Foi um sonho lindo que vivi por algumas horas. Flutuava do espaço, deitado numa nuvem branca, olhando o brilho das estrelas. Tudo era paz e silêncio. O Paraíso teria que ser algo parecido.
Mas era uma noite diferente, iria terminar o pequeno período de férias e no dia 13 de Agosto do ano da graça do senhor, todas as notícias vividas num ano de profundo desencanto, esquecidas durante o período de ausência, começaram a reclamar o seu lugar. E o sonho lindo começou, pouco a pouco, a tornar-se mais agitado como se o meu subconsciente tivesse sofrido um abanão.
E era, o meu amigo John Doe já esperava por mim. Sim o meu amigo do peito aguardava que eu aterrasse da minha viajem ao mundo da magia e da tranquilidade, para me dar as novidades.
E eu vi-o sentado na frente do computador e com uma página de excel aberta que analisava com toda a atenção. Na sua frente lá estava uma cadeira desconfortável, cheia da tralha do costume, livros, jornais, panfletos de publicidade, o folheto do fornecedor de pizza, etc.
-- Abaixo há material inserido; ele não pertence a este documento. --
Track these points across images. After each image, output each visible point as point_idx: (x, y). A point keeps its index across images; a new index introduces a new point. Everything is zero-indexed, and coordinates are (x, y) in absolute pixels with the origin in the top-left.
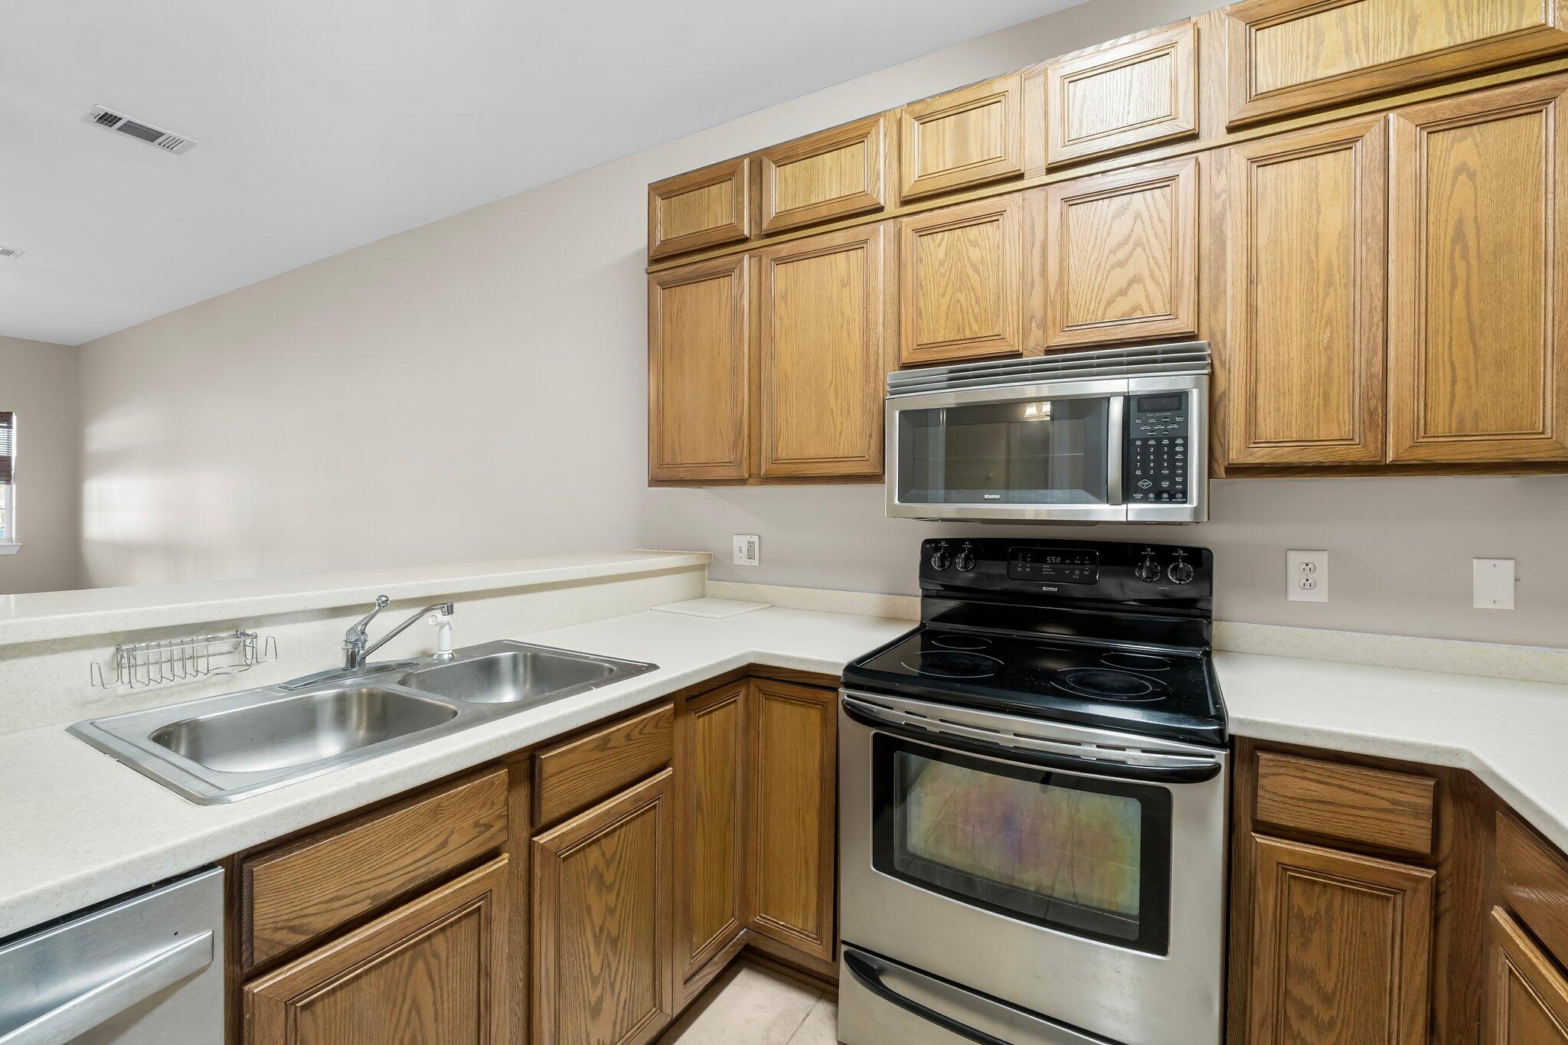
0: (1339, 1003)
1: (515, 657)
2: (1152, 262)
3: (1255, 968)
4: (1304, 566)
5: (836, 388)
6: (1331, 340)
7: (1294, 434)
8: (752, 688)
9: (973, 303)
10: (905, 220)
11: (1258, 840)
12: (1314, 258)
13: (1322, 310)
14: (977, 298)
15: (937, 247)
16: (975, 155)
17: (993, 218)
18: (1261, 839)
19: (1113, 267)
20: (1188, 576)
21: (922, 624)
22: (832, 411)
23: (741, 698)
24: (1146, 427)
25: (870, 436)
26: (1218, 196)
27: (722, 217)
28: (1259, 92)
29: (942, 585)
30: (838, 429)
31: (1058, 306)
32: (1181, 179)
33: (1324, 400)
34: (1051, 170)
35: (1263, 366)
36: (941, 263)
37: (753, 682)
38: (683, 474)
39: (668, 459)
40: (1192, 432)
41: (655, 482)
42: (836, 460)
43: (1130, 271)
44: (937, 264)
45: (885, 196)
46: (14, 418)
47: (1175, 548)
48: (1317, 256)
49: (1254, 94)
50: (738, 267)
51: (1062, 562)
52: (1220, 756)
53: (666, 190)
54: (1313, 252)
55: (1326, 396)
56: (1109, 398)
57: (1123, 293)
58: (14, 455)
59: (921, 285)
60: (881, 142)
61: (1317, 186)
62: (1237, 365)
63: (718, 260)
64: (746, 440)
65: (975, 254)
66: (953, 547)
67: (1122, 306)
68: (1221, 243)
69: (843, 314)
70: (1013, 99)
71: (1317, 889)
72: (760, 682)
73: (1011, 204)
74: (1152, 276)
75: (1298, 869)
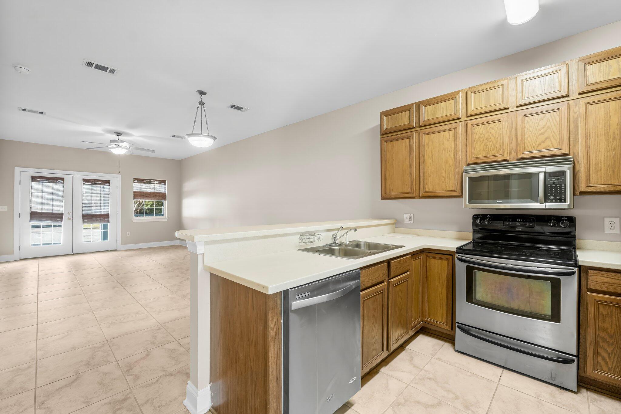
0: (615, 338)
1: (364, 244)
2: (553, 132)
3: (588, 328)
4: (611, 222)
5: (445, 171)
6: (615, 155)
7: (603, 182)
8: (424, 255)
9: (492, 145)
10: (468, 122)
11: (589, 294)
12: (609, 131)
13: (612, 146)
14: (493, 144)
15: (479, 130)
16: (492, 102)
17: (499, 121)
18: (589, 293)
19: (540, 135)
20: (567, 225)
21: (473, 240)
22: (444, 177)
23: (421, 257)
24: (552, 181)
25: (457, 184)
26: (575, 113)
27: (406, 121)
28: (589, 83)
29: (479, 228)
30: (446, 182)
31: (521, 147)
32: (563, 109)
33: (613, 173)
34: (518, 107)
35: (592, 163)
36: (481, 134)
37: (425, 253)
38: (393, 196)
39: (388, 191)
40: (567, 182)
41: (383, 198)
42: (446, 191)
43: (546, 135)
44: (480, 135)
45: (462, 114)
46: (166, 182)
47: (563, 217)
48: (610, 131)
49: (587, 84)
50: (412, 136)
51: (523, 222)
52: (576, 269)
53: (386, 114)
54: (608, 130)
55: (614, 171)
56: (539, 173)
57: (543, 142)
58: (166, 192)
59: (474, 141)
60: (461, 98)
61: (609, 111)
62: (583, 163)
63: (405, 134)
64: (415, 186)
65: (493, 131)
66: (484, 217)
67: (543, 146)
68: (577, 127)
69: (447, 149)
70: (505, 86)
71: (608, 307)
72: (427, 254)
73: (504, 116)
74: (553, 137)
75: (601, 301)
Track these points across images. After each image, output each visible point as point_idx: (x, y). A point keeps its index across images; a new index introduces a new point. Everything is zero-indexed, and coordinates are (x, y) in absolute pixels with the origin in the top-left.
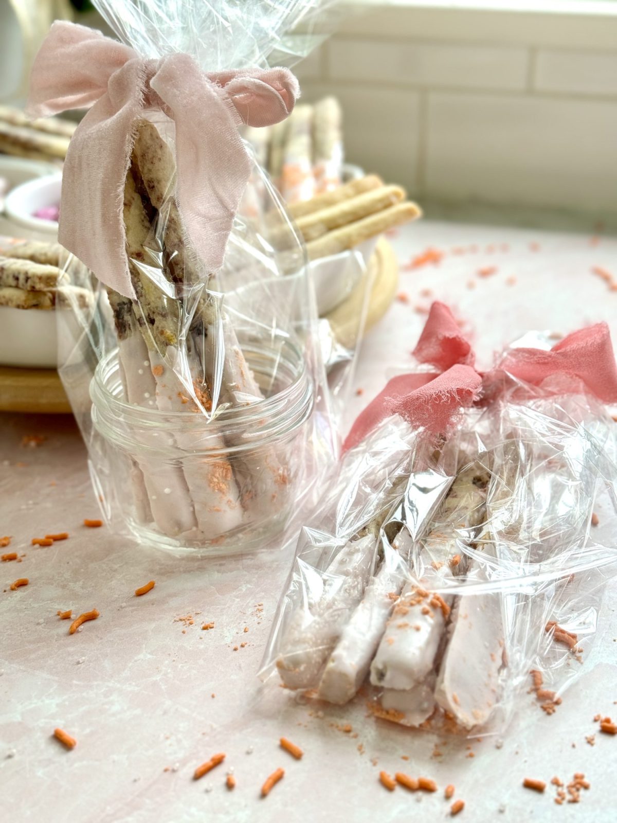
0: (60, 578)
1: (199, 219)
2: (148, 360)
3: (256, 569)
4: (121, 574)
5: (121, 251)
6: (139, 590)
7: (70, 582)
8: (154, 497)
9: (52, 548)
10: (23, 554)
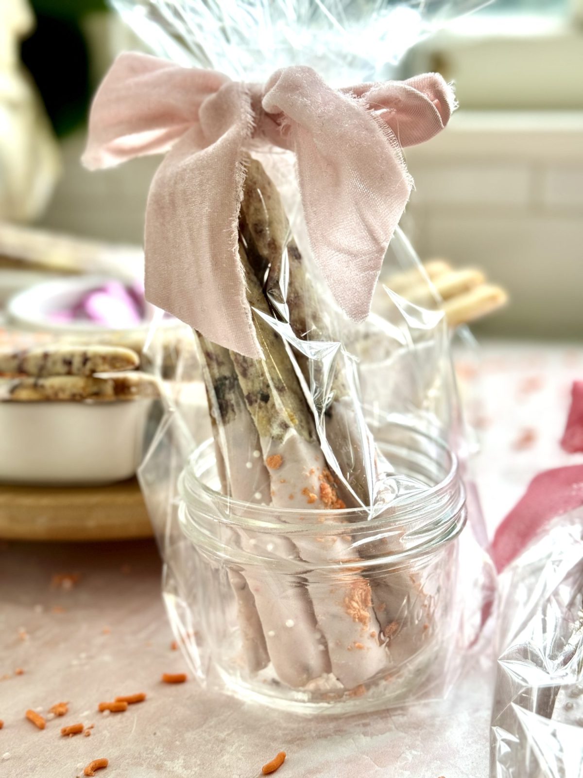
0: (149, 756)
1: (341, 256)
2: (260, 449)
3: (415, 728)
4: (232, 745)
5: (241, 299)
6: (268, 767)
7: (166, 760)
8: (272, 633)
9: (127, 714)
10: (90, 726)
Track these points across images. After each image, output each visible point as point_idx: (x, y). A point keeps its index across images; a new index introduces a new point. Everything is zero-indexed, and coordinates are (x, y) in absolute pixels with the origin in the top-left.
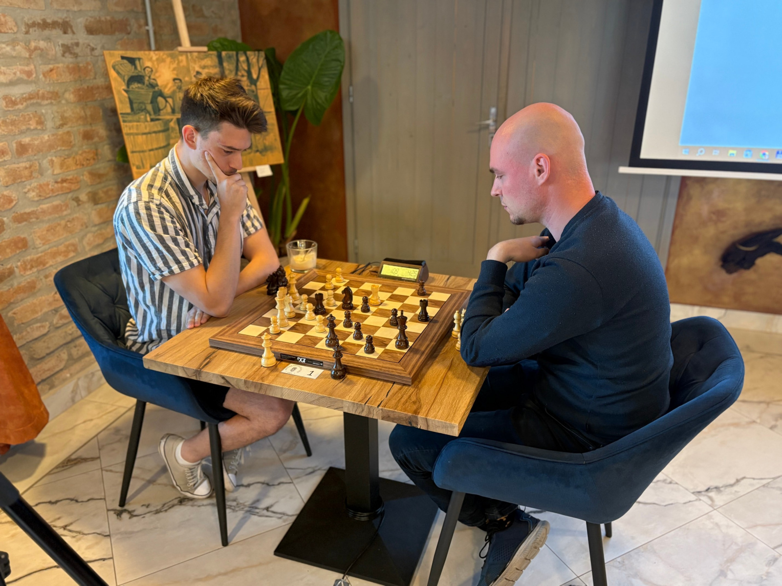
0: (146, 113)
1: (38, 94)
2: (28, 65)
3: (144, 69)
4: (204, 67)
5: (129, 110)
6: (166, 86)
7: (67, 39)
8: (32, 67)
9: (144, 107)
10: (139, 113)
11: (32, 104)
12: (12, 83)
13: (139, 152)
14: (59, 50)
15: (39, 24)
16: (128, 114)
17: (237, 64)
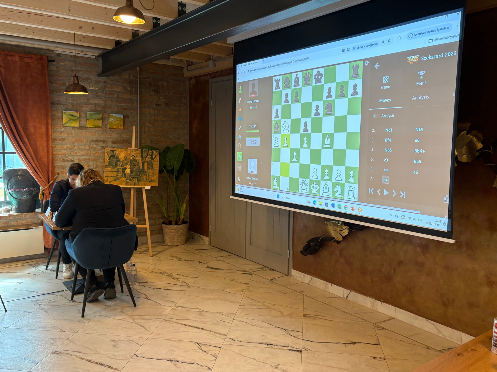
1: (89, 159)
2: (88, 151)
3: (116, 154)
4: (135, 154)
5: (108, 165)
6: (121, 159)
7: (104, 145)
8: (89, 152)
11: (87, 162)
12: (81, 156)
13: (108, 177)
14: (100, 148)
15: (95, 141)
16: (107, 166)
17: (148, 153)
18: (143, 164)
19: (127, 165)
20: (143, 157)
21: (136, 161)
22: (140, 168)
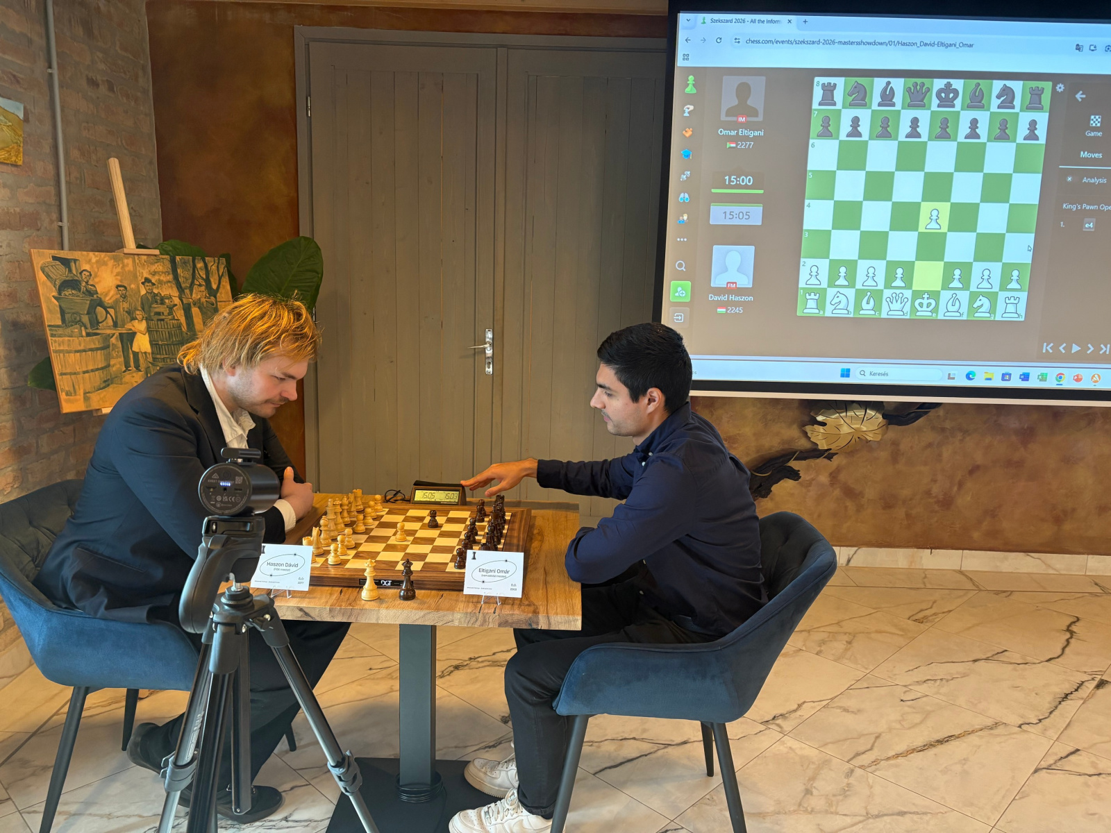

Sentei-me e ouvi:
- Acabei de fazer o balanço e o apuramento do resultado dos saldos de verão.
E não tenho boas notícias.
Tivemos algum sucesso com o crescimento das visitas, mas ficamos muito longe do objectivo.
Os monos continuam monos, nem um saiu, e é preciso enfrentar a situação, reconhecer o que fizemos de errado e teremos de baixar os custos por hora de trabalho.
Só assim poderemos sobreviver neste mundo louco, cada vez mais perdido entre os sonhos e a realidade.
O nosso sonho corre o risco de se esfumar. E assim acontecerá se não tivermos a coragem de aplicar as mais severas medidas de controlo da despesa.
Fiquei a olhar para o meu amigo. Parecia-me uma visão reflectida num espelho mas o seu semblante era um mau prenúncio. Com a voz sumida e trémula arrisquei:
- Queres dizer que me vais empurrar para o horário zero?
- Horário zero, o que é que tu estás a pensar? Receber sem trabalhar? Julgas que isto de escrever e alimentar de histórias e colagens de imagens é como se fosse a Assembleia?
Engoli em seco, não percebera a alusão e esperei para ouvir o programa de estabilização e de recuperação financeira. E ~para mal dos meus pecados ele chegou:
- O custo da hora de trabalho passará de 1, 75 euros a que será deduzida a parte correspondente às contribuições para a segurança social da entidade empregadora e do assalariado;
- O assalariado deverá subscrever um seguro de saúde cobrindo os riscos de quebra de rendimento, designadamente a perda de lucidez;
- O horário de trabalho será de dez horas seguidas, com um intervalo de cinco minutos para uma refeição diária;
- Horas extraordinárias se as houver serão contabilizadas à parte e remuneradas com um acréscimo de 0,05% sobre o valor líquido de uma hora em horário normal;
- O regime de férias será aumentado, vá lá uma boa notícia, vigorará salvo disposição em contrário, do mês de Janeiro até final de Novembro de cada ano;
- Os feriados civis serão anulados, ficarão apenas os praticados nas religiões não oficialmente reconhecidas.
Acredita que esta estratégia exigente, reconheço, vai combater o desemprego, pois ficas com o teu trabalho assegurado, e ajudará a combater o défice de exploração e o desequilíbrio das contas da sociedade.
Entretanto a imagem do John Doe, já difusa e pouco perceptível, começou a esfumar-se e desapareceu do meu horizonte visual.
Acordei banhado em suor, olhei à minha volta, era noite escura, caminhei descalço pela casa até ao escritório, o meu local de trabalho, guiando-me pelo hábito de tantos anos. No caminho tropeço numa cadeira e acabo estatelado no chão.
E com um riso alvar, ouvi uma voz distante, proclamar:
Parabéns, acabaste de aterrar em Portugal.